Sostuvo que “las esperanzas populares por mayor justicia en más de una ocasión han sido opacadas, e incluso ahogadas a sangre y fuego, y esta es una historia que también tenemos el deber de contar. Es lo que pasó en 1851 y en 1859, cuando los deseos de las regiones, desde Copiapó a Concepción, de lograr mayor igualdad y autonomía, fueron acallados por la fuerza de las armas. También en 1907 en Iquique, Forrahue en 1912, 1920 en Punta Arenas o Ranquil en 1934, cuando obreros, campesinos o mapuche indistintamente fueron asesinados a mansalva por defender su derecho a una vida digna.
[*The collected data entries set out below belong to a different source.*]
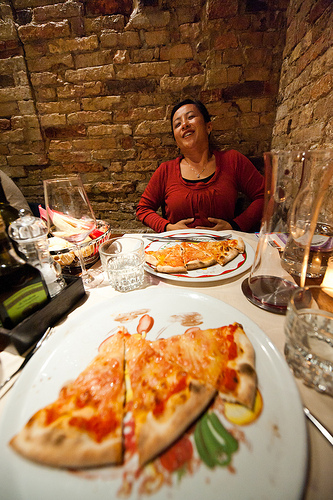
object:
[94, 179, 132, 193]
brick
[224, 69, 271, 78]
brick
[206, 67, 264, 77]
brick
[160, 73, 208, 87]
brick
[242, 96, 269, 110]
brick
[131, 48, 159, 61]
brick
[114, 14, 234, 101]
wall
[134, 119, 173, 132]
brick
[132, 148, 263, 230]
shirt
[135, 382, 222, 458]
crust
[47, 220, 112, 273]
basket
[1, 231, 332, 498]
table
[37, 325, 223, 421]
cheese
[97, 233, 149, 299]
crystal glass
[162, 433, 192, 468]
pepperoni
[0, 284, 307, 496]
plate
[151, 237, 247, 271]
pizza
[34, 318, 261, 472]
pizza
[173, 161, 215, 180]
jewelry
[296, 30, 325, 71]
brick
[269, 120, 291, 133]
brick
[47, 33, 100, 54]
brick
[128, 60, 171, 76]
brick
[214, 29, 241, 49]
brick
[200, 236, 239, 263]
pizza slice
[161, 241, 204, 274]
pizza slice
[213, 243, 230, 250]
toppings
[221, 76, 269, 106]
brick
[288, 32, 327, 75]
brick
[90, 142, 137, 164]
brick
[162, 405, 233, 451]
leaf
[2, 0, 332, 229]
brick wall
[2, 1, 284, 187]
brick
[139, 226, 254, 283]
plate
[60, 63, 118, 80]
brick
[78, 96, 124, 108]
brick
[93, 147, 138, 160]
brick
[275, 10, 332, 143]
brick wall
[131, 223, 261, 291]
plate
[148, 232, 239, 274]
pizza slices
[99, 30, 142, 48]
brick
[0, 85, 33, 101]
brick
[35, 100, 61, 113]
brick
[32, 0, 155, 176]
wall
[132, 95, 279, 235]
woman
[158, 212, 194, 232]
hands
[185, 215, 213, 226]
stomach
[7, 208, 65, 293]
shaker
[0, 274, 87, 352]
basket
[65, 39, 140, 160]
bricks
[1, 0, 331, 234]
building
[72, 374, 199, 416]
toppings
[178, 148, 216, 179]
neck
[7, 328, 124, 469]
pizza slice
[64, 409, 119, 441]
topping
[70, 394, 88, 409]
topping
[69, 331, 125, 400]
topping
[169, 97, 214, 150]
head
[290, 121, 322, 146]
brick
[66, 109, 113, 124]
brick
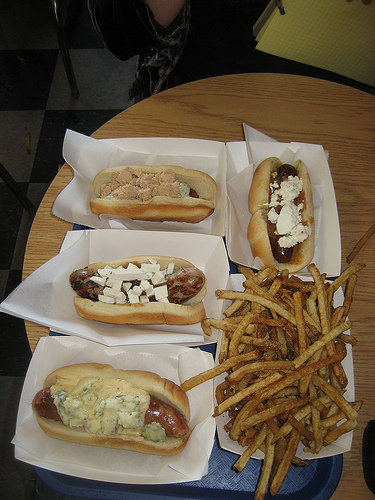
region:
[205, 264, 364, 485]
a bunch of french fries in a paper container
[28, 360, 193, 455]
a brat with toppings on a bun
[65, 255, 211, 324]
a brat with toppings on a bun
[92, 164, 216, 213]
a brat with toppings on a bun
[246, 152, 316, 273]
a brat with toppings on a bun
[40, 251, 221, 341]
a brat and bun on a paper in a paper container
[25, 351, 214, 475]
a brat and bun on a paper in a paper container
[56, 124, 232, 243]
a brat and bun on a paper in a paper container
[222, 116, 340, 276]
a brat and bun on a paper in a paper container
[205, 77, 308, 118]
the grain of the wood of a table top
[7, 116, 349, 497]
hotdogs and french fries on a tray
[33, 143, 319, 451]
four hotdogs on a tray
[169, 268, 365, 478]
container of french fries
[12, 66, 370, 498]
wood laminate table food is on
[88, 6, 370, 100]
person sitting at the table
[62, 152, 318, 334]
two hotdogs with white garnish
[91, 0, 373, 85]
black shirt person is wearing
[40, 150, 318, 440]
four hotdogs in buns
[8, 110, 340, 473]
white napkins and containers hotdogs are on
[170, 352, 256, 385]
french fry touching hotdog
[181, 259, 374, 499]
a pile of fries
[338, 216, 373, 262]
fry laying on the table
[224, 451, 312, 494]
fries hanging over the side of the container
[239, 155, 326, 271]
toppings covering the hot dog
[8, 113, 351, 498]
four hot dogs on a tray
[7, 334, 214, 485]
hot dog on a piece of wax paper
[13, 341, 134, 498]
blue tray hanging over the table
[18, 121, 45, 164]
garbage on the ground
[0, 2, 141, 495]
black and white tile on the floor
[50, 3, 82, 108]
silver chair leg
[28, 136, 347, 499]
blue rectangular plastic tray with rounded corners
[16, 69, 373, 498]
circular light brown wooden table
Y más cercano en nuestra memoria durante la dictadura entre 1973 y 1990, donde la prisión, la tortura, la muerte y el exilio se impusieron a quienes pensaban distinto”.
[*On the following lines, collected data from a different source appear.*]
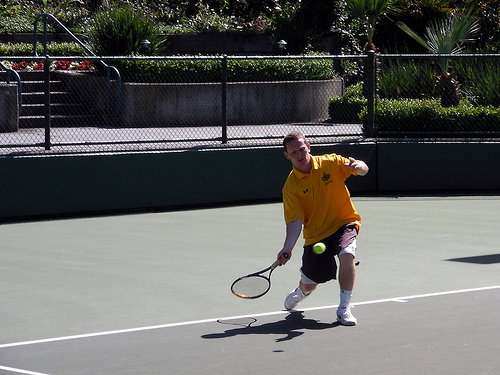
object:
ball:
[312, 242, 326, 255]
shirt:
[282, 153, 362, 247]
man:
[276, 130, 369, 326]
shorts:
[297, 223, 360, 284]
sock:
[337, 289, 353, 310]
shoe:
[335, 305, 358, 326]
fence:
[0, 53, 499, 160]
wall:
[0, 60, 345, 133]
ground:
[0, 0, 499, 371]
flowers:
[11, 60, 92, 71]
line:
[0, 284, 500, 348]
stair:
[0, 70, 99, 129]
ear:
[307, 143, 311, 152]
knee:
[339, 247, 356, 263]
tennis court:
[0, 194, 499, 373]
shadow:
[200, 309, 356, 352]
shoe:
[283, 286, 311, 310]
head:
[282, 130, 312, 167]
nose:
[296, 150, 303, 158]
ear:
[283, 151, 290, 160]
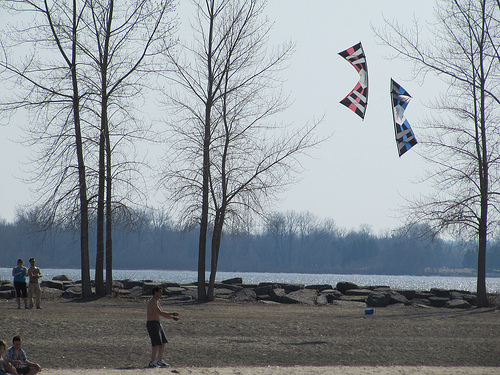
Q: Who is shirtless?
A: The guy in black shorts.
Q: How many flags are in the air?
A: Two.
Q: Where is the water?
A: Behind the rocks.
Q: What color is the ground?
A: Brown.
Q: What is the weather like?
A: Sunny.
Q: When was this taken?
A: During the day.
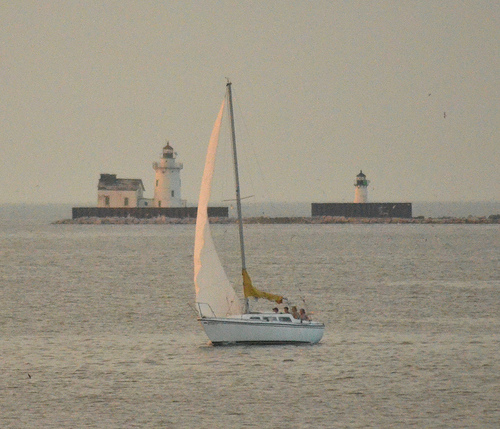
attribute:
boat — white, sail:
[164, 255, 364, 380]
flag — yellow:
[236, 244, 292, 308]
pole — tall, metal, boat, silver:
[222, 73, 257, 322]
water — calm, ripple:
[73, 239, 139, 305]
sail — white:
[168, 80, 245, 314]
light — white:
[144, 129, 196, 213]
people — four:
[272, 304, 307, 318]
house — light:
[152, 150, 187, 194]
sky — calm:
[66, 47, 148, 131]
Además, “hace solo tres años, las muertes de Manuel Rebolledo, Alex Núñez, Romario Veloz y Cristian Valdebenito en el marco del estallido social, nos obligaron a recordar que en nuestro país hay ocasiones en que protestar se termina pagando con la vida. Y no lo podemos seguir permitiendo. Verdad, justicia, memoria, reparación y no repetición son nuestros compromisos como gobierno”.
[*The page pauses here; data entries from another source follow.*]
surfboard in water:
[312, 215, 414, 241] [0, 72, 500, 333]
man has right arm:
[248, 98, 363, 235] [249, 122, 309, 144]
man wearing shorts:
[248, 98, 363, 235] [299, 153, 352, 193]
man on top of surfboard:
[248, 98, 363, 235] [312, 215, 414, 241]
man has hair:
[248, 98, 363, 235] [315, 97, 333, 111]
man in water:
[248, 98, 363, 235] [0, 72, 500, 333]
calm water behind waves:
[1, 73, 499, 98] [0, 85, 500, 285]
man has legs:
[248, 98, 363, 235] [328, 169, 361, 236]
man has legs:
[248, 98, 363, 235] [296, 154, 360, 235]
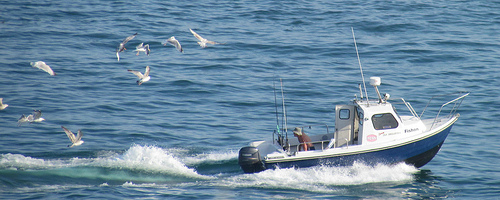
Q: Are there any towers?
A: No, there are no towers.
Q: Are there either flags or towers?
A: No, there are no towers or flags.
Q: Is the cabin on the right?
A: Yes, the cabin is on the right of the image.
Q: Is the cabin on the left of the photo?
A: No, the cabin is on the right of the image.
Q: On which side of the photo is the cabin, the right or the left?
A: The cabin is on the right of the image.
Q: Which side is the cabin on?
A: The cabin is on the right of the image.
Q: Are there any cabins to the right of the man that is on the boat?
A: Yes, there is a cabin to the right of the man.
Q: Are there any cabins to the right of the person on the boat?
A: Yes, there is a cabin to the right of the man.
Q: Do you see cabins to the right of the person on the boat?
A: Yes, there is a cabin to the right of the man.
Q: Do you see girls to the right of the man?
A: No, there is a cabin to the right of the man.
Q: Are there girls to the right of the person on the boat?
A: No, there is a cabin to the right of the man.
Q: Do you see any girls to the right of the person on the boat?
A: No, there is a cabin to the right of the man.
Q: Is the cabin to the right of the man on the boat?
A: Yes, the cabin is to the right of the man.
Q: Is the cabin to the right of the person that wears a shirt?
A: Yes, the cabin is to the right of the man.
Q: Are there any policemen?
A: No, there are no policemen.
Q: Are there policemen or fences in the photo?
A: No, there are no policemen or fences.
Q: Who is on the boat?
A: The man is on the boat.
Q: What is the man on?
A: The man is on the boat.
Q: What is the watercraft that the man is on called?
A: The watercraft is a boat.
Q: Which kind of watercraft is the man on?
A: The man is on the boat.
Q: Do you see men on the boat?
A: Yes, there is a man on the boat.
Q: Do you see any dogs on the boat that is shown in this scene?
A: No, there is a man on the boat.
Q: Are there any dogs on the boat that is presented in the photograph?
A: No, there is a man on the boat.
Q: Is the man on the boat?
A: Yes, the man is on the boat.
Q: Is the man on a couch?
A: No, the man is on the boat.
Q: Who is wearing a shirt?
A: The man is wearing a shirt.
El mandatario salió del palacio presidencial de Cerro Castillo cerca de las 10:45 y arribó a la sede del Congreso a bordo del Ford Galaxie 500 XL junto a la ministra del Interior, Izkia Siches, y bajo los sones del Himno Nacional.
Vestido de terno oscuro, camisa azul y sin corbata, como es su costumbre, saludo uno por uno a los parlamentarios y autoridades que lo estaban esperando en la escalera de la sede del poder legislativo.